Reputation: 3744
Say I have the following data:
import pandas as pd
data = {'time':[7, 1, 2, 7, 2, 2, 1, 2, 7, 3, 5], 'event':['a', 'b', 'a', 'a', 'b', 'a', 'a', 'b', 'b', 'b', 'a']}
df = pd.DataFrame(data)
I want to display how many events of each type occurred at each hour of the day. However, there are only 5 unique times present in the "time" column of the dataset.
Plotting a histogram with bins=24
works when all the 24 unique hours of the day (1 to 24) are present in the dataset. But if only a few hours of the day are present, histogram doesn't do this task.
For example, with the above data, the code df.hist()
produces this chart:
It is unclear where the x-axis ticks are located exactly - what I want is, that the 5 spikes in this chart should be located at x = 1, 2, 3, 5 and 7, and there should be no spikes present at x = 4, 6 and 8 through 24.
With df.time.hist(bins=24)
, the following chart is produced:
Here, it is a bit better as we can see that at least the first 4 spikes are located at x = 1, 2, 3, and 5, with x = 4 and x = 6 being left blank. However, at x=7, the spike is drawn to the left of the grid lines, while the other 4 spikes are drawn to the right of the grid lines. Also, this doesn't display the empty spikes at x = 8 through 24.
So, how do I do it?
Upvotes: 0
Views: 462
Reputation: 40481
Try this:
import pandas as pd
import matplotlib.pyplot as plt
import numpy as np
data = {'time':[7, 1, 2, 7, 2, 2, 1, 2, 7, 3, 5], 'event':['a', 'b', 'a', 'a', 'b', 'a', 'a', 'b', 'b', 'b', 'a']}
df = pd.DataFrame(data)
fig, axes = plt.subplots(nrows=1, ncols=1, figsize=(16, 10))
df.hist(ax=axes, bins=range(24))
# offset the xticks
axes.set_xticks(np.arange(24) + .5)
# name the label accordingly
axes.set_xticklabels(range(24))
Upvotes: 2

[Records]
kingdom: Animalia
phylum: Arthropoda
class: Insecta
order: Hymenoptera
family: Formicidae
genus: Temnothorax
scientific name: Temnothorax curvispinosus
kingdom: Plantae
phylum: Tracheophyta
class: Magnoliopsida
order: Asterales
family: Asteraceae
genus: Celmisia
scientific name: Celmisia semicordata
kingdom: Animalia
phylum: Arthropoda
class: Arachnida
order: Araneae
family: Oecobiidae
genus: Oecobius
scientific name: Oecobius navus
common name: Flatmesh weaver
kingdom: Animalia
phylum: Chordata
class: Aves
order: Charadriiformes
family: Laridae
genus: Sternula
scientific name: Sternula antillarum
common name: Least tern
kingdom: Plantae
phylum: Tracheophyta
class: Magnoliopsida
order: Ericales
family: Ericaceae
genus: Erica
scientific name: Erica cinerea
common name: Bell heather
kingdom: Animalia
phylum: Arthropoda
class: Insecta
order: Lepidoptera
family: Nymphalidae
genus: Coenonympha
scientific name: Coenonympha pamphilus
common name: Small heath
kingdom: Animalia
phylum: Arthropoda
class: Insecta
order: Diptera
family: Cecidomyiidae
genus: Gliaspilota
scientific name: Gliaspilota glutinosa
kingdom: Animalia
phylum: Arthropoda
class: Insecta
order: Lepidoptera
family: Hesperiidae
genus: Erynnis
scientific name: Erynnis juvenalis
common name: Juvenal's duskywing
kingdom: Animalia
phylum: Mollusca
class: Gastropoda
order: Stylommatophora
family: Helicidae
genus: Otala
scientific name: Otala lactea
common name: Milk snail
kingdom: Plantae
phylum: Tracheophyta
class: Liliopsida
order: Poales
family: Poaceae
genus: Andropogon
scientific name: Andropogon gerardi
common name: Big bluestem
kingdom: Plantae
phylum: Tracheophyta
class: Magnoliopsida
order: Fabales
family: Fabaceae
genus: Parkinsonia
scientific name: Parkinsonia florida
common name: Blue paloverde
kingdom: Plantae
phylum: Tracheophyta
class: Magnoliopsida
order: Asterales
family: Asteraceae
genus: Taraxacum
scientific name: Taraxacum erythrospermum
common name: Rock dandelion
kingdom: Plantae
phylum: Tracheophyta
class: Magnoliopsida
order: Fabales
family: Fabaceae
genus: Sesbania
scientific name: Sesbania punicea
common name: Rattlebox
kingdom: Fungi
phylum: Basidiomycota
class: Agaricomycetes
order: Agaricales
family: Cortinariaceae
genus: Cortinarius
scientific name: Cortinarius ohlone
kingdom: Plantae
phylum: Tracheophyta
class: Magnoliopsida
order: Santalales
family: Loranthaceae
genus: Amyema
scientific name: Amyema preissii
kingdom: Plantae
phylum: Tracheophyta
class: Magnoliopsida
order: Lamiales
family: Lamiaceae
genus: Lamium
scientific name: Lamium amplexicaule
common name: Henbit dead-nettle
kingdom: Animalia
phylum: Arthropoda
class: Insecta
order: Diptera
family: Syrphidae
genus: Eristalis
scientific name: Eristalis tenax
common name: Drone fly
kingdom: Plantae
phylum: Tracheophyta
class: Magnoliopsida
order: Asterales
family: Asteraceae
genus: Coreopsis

§ Goal
In the pandas histogram thread, what value does the reply pass to the bins argument of df.hist?

§ Solution to this exercise
range(24)